Pandangan matanya sekali lagi terarah pada layar tablet yang menunjukkan laporan itu. Sebelum tangannya mengepal sangat kuat, hingga urat-urat di punggung tangannya terlihat dengan jelas.

“Lanjutkan!” tegas Yuxi. “Jika Minghao berani bertaruh dengan Zou Hong. Maka aku juga akan ikut masuk dalam pertaruhannya,” tukasnya dengan sorot mata cemas yang memancar.

Tarikan napas Yuxi kembali terlihat di mata Jiang Lin, membuat pria kurus itu cukup cemas. Sampai Yuxi kembali pada mode boss-nya dan memberi instruksi lain untuk sang asisten.

“Aku akan kembali ke Zou Hong. Tugasmu … awasi dan laporkan pergerakan aktris itu, supaya nama Zou Hong tak terseret dalam skandalnya!” perintah Yuxi.

“Baik, Tuan Muda!” jawab Jiang Lin.

“Ah!” Yuxi hampir melupakan sesuatu. “Tetap di sini dan jaga dia sampai diijinkan pulang!"

“T-Tapi Tuan!”

Yuxi berbalik badan dan melemparkan pedang yang menusuk Jiang Lin melalui tatapan matanya.

“Dan antarkan dia ke apartment-ku!”

Perintah itu membuat mata Jiang Lin membulat dan bersiap memberondong Yuxi dengan banyak pertanyaan. Tapi Yuxi lebih dulu membungkam Jiang Lin balik, dengan caranya.

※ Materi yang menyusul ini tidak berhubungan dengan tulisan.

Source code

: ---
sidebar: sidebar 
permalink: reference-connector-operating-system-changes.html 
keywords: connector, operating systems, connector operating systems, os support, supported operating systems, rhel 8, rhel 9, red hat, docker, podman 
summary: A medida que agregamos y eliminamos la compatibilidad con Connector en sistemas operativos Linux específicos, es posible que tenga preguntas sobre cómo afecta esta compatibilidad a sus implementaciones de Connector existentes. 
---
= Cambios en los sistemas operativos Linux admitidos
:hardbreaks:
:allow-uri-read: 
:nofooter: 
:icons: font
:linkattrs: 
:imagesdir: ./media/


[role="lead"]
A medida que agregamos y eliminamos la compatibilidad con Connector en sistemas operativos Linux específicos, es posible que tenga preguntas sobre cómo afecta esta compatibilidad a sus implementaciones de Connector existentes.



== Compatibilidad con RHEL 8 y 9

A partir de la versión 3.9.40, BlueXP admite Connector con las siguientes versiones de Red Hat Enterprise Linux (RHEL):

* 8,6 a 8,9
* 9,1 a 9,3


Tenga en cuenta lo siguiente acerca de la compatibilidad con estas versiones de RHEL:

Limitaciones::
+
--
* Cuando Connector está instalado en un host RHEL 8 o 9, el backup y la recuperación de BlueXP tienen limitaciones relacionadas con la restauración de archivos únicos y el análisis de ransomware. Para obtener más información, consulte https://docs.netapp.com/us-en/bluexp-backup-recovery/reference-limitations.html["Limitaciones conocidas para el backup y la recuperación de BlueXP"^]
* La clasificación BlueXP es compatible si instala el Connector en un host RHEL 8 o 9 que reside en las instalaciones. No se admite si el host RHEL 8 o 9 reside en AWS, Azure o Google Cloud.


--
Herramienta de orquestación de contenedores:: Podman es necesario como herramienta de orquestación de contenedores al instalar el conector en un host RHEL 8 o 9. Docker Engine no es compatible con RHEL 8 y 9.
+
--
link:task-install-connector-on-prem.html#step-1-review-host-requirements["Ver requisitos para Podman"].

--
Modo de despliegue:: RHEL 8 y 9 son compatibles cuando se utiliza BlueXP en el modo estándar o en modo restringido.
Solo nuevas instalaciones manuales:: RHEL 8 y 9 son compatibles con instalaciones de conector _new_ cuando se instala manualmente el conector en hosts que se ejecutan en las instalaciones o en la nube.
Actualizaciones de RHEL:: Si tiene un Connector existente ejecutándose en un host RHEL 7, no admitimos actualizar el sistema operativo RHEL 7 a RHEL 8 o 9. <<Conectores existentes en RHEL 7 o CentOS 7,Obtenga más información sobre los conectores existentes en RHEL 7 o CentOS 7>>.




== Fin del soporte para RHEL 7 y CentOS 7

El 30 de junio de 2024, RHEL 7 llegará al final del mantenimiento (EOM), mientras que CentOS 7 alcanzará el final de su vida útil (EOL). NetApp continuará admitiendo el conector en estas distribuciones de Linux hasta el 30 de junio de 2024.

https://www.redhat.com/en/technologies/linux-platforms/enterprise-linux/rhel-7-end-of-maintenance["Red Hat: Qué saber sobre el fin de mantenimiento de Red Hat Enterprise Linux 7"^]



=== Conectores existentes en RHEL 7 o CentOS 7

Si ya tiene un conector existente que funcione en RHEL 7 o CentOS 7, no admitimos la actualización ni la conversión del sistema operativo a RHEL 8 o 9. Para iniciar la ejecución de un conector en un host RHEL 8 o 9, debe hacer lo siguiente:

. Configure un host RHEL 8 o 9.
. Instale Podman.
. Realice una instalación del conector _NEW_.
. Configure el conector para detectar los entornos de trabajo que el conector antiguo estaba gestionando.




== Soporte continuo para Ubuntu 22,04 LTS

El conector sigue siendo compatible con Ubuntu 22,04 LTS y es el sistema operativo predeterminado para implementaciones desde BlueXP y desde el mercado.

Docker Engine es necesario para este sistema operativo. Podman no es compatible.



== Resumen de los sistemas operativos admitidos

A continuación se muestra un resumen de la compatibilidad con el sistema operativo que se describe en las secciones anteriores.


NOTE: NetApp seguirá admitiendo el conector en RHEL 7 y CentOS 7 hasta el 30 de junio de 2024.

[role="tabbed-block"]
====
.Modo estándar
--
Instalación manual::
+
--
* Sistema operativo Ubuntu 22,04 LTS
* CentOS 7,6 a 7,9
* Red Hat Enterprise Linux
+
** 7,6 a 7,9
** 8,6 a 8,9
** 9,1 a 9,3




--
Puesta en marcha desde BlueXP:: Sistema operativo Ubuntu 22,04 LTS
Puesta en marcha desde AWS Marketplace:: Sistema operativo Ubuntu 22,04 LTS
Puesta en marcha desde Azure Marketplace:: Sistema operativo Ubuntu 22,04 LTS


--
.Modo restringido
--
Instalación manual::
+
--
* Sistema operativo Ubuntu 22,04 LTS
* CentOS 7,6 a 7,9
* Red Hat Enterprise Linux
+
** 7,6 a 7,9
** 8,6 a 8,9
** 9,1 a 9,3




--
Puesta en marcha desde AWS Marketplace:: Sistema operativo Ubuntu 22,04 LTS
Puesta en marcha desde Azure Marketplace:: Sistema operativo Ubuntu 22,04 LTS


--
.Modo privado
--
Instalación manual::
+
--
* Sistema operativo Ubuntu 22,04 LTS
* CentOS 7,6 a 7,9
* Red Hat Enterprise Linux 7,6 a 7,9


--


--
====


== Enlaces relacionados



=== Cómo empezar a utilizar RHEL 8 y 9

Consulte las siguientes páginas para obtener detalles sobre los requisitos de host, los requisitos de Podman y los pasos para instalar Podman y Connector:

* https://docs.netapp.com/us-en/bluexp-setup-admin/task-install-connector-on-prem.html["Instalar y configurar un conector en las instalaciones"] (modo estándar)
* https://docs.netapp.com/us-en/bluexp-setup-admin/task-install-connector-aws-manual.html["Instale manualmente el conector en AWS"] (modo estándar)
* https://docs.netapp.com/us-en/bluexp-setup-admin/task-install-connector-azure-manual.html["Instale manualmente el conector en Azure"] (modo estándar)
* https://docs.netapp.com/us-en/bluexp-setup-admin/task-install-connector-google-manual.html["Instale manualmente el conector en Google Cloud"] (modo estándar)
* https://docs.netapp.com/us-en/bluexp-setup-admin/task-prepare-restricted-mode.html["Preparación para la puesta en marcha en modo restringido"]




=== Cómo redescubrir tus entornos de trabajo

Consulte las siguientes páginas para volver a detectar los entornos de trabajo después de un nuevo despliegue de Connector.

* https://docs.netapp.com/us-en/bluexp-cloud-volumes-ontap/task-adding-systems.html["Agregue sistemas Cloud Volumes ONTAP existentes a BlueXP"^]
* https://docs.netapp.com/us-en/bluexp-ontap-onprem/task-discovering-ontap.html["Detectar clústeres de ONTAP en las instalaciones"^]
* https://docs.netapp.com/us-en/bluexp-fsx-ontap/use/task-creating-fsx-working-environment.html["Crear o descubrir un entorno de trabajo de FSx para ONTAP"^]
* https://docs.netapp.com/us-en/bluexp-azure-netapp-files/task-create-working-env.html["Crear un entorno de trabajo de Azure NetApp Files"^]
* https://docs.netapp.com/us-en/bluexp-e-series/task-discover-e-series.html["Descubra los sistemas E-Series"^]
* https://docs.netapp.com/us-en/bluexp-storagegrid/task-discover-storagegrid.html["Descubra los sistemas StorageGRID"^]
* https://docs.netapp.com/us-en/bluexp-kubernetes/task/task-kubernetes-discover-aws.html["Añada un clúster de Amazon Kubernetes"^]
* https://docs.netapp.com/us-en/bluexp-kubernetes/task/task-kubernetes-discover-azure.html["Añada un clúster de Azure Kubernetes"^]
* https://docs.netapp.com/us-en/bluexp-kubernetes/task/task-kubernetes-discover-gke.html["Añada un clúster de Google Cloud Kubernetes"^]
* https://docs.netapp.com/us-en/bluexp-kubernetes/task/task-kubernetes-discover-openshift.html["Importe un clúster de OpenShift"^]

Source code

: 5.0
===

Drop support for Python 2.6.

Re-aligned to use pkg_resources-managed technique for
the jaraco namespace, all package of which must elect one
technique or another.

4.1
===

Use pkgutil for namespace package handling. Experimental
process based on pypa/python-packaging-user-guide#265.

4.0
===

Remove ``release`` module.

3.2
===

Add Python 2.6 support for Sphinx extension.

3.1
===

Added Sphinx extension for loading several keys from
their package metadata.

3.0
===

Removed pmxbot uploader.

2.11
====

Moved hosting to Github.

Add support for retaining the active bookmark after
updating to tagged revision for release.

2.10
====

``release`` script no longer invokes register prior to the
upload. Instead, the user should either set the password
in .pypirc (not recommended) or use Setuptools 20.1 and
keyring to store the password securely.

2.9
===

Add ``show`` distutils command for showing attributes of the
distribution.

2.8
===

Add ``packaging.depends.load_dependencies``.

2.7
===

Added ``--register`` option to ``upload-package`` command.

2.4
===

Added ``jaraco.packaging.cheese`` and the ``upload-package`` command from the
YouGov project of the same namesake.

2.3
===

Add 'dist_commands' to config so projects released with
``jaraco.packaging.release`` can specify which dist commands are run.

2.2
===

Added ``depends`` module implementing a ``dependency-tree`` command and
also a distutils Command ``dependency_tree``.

“Dilarang bertanya! Lakukan yang ku suruh, atau kau akan kehilangan kepalamu saat kita bertemu nanti!” Telunjuk Yuxi menuding tepat ke wajah Jiang Lin yang menelan kasar saliva dan semua pertanyaannya kembali.

Pria berkacamata itu pun pergi, menghilang di balik dinding lorong rumah sakit. Ketika diwaktu yang sama, mata Jiang Lin menangkap sosok Kamalika yang berjalan santai dengan menenteng dua tas besar menuju ke kamar rawat sahabatnya—Gendhis.

“Astaga …! Gadis itu lagi?” pekik Jiang Lin dalam hati.